Crítica: Troco em Dobro (Spenser Confidential)
Em 2013, o diretor Peter Berg se juntou a Mark Wahlberg para fazer o bom “O Grande Herói”, um filme de ação/guerra em que Mark Wahlberg interpretava Mark Wahlberg numa floresta afegã. Essa parceria viria a render mais 4 filmes, “Horizonte Profundo” – em que Mark Wahlberg interpretava Mark Wahlberg num plataforma de petróleo -, “O Dia do Atentado” – em que Mark Wahlberg interpretava Mark Wahlberg numa tragédia em Boston -, “22 Milhas” – em que Mark Wahlberg interpretava Mark Wahlberg num país asiático – e agora esse Troco em Dobro, no qual – sim, você acertou – Mark Wahlberg interpreta Mark Wahlberg em Boston, o que é basicamente o casting mais desleixado dessa semana.
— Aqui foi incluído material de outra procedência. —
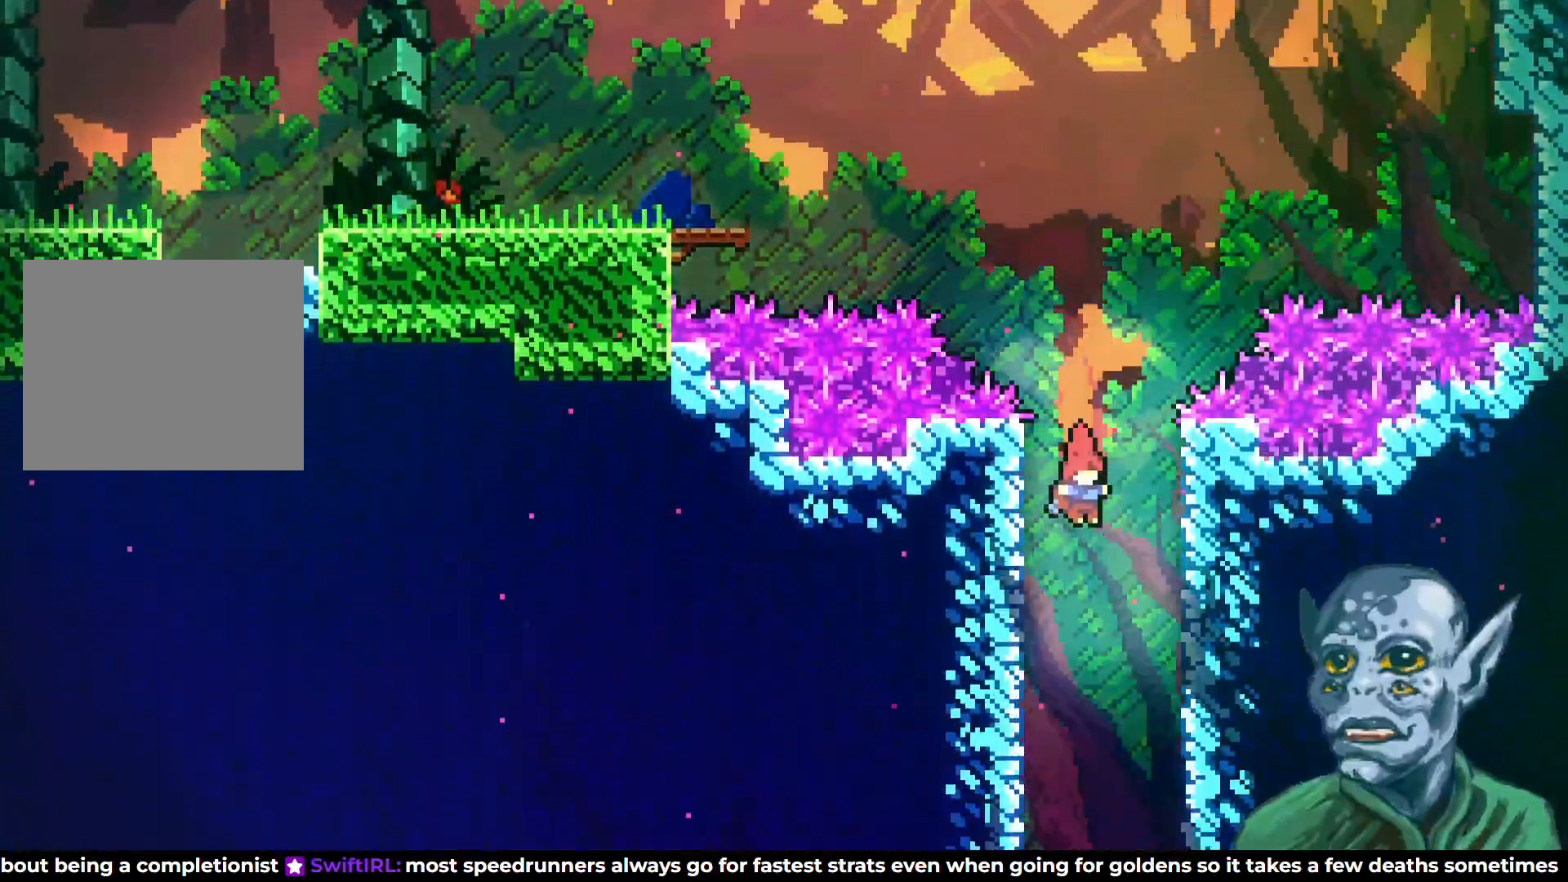
{"buttons": [], "left_stick": "center", "right_stick": "center", "events": [[383, "DPAD_RIGHT", "down"], [450, "DPAD_RIGHT", "up"]]}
E o desleixo não fica só por conta do casting. Wahlberg é, na vida real, um maluco da quebrada em Boston que ficou rico inicialmente como modelo, depois como cantor de um dos maiores clássicos da história da música merda ocidental que faço o favor a todos de colar abaixo, e, finalmente, como ator e produtor de extremo sucesso comercial, tendo inclusive sido indicado a um Oscar pela obra-prima de Scorsese que é “Os Infiltrados” ao interpretar – sim, você acertou novamente – Mark Wahlberg em Boston.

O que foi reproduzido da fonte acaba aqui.